─── EXERCISE MATERIALS ───

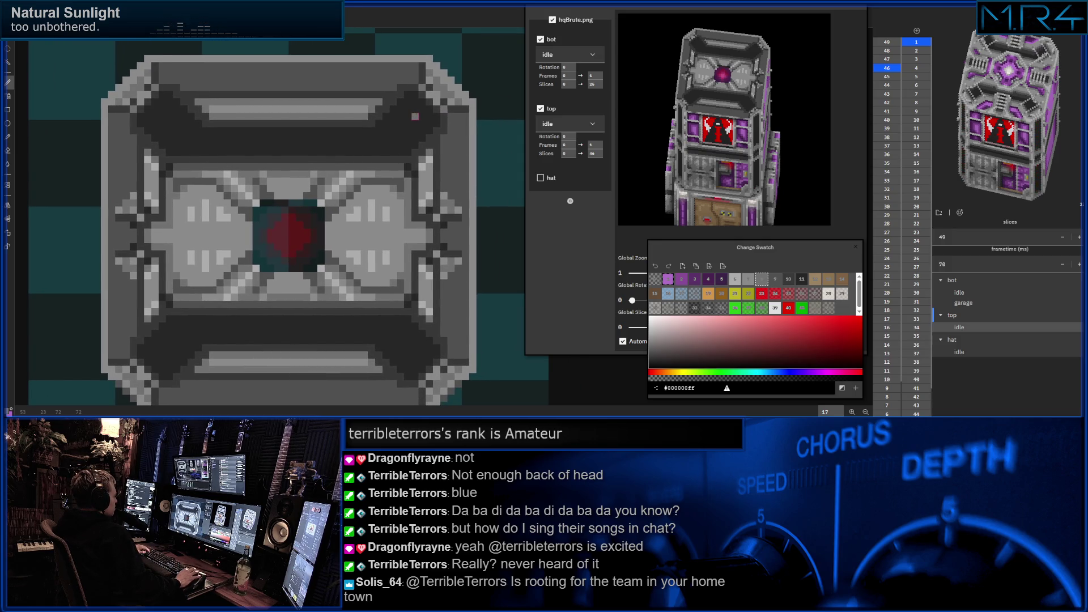
pyautogui.press('Right')
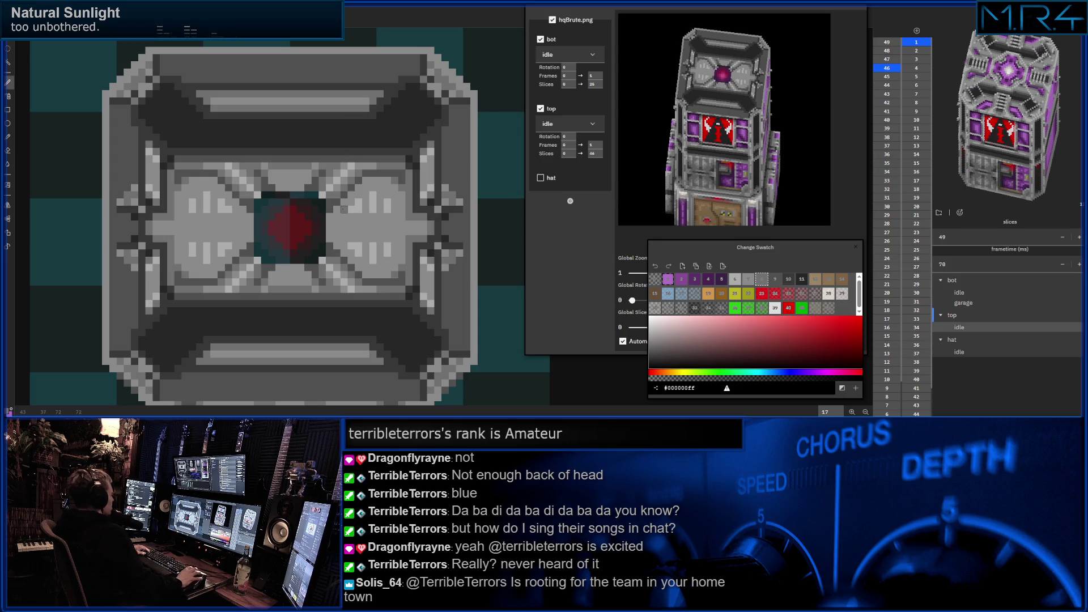
pyautogui.moveTo(351, 200); pyautogui.dragTo(348, 193)
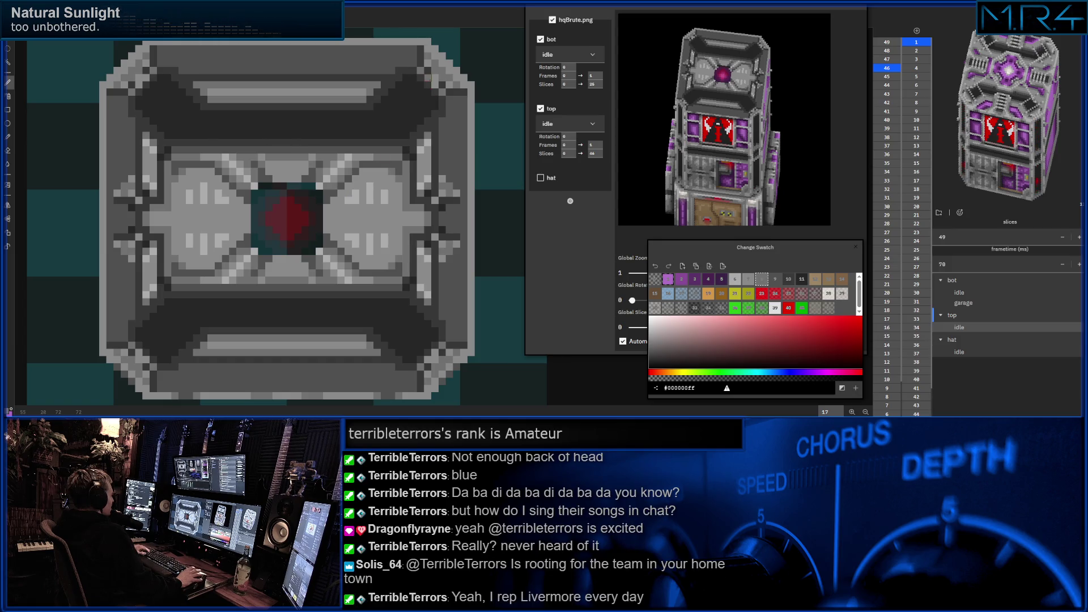
pyautogui.moveTo(347, 121)
pyautogui.mouseDown()
pyautogui.moveTo(352, 112)
pyautogui.moveTo(336, 118)
pyautogui.mouseUp()
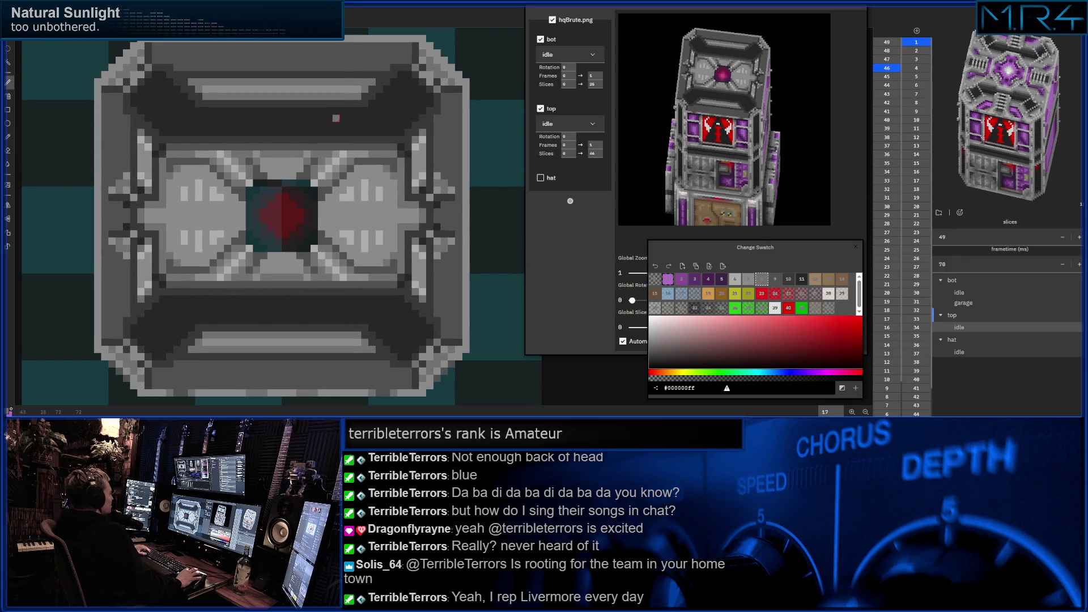
pyautogui.moveTo(335, 119); pyautogui.dragTo(356, 123)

───

__EXERCISE REQUIREMENTS__. Print the stretch of the data from the line with "pyautogui.moveTo(351, 200); pyautogui.dragTo(348, 193)" through its last line, exactly and with both ends kept. Omit pictures.

__RESPONSE TO THE TASK__.
pyautogui.moveTo(351, 200); pyautogui.dragTo(348, 193)
pyautogui.moveTo(347, 121)
pyautogui.mouseDown()
pyautogui.moveTo(352, 112)
pyautogui.moveTo(336, 118)
pyautogui.mouseUp()
pyautogui.moveTo(335, 119); pyautogui.dragTo(356, 123)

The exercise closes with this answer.